* [Work instructions]
(a) In the album entry on In the Evenings out There, the album is said to have been released "two years later." Using the entry's listed dates, explain how that gap comes about.
(b) Answer these from the album entry on In the Evenings out There:
(i) At which studio was the album recorded?
(ii) Who produced it?
(iii) What kind of player is John Surman?
(c) Pick up the album entry on In the Evenings out There after its last sentence and carry it forward.

*** Opening of Passage to read ***

Studio album by Paul Bley
- Released: September 1993
- Recorded: September 1991
- Studio: Rainbow Studio Oslo, Norway
- Genre: Avant-garde jazz, free jazz
- Length: 56:11
- Label: ECM ECM 1488
- Producer: Manfred Eicher

Paul Bley chronology
| Changing Hands (1991) | In the Evenings out There (1993) | Paul Plays Carla (1992) |

= In the Evenings out There =

In the Evenings out There is an album by Canadian jazz pianist Paul Bley recorded in September 1991 and released on ECM two years later. The quartet features rhythm section Gary Peacock and Tony Oxley and reed player John Surman.

*** Close of Passage to read ***
*** Opening of Data segment ***

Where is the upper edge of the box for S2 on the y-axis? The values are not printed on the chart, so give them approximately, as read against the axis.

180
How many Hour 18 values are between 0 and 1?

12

*** Close of Data segment ***

* [Responses to the tasks]
(a) The entry lists the album as recorded in September 1991 and released in September 1993. That places the release two years after the recording.

(b)
(i) Rainbow Studio in Oslo, Norway
(ii) Manfred Eicher
(iii) A reed player

(c)
== Reception ==

The AllMusic review by David R. Adler stated: "This is a remarkable encounter between four top-notch musicians... Although the record falls solidly within the "free jazz" category, it has a mysteriously soothing, meditative quality. Fans of these four greats shouldn't miss it."

The Penguin Guide to Jazz wrote: "The music is entirely collaborative and there are solo tracks, duos, and trios, with only one substantial group track, so the emphasis is on intimate communication across small but significant musical distances."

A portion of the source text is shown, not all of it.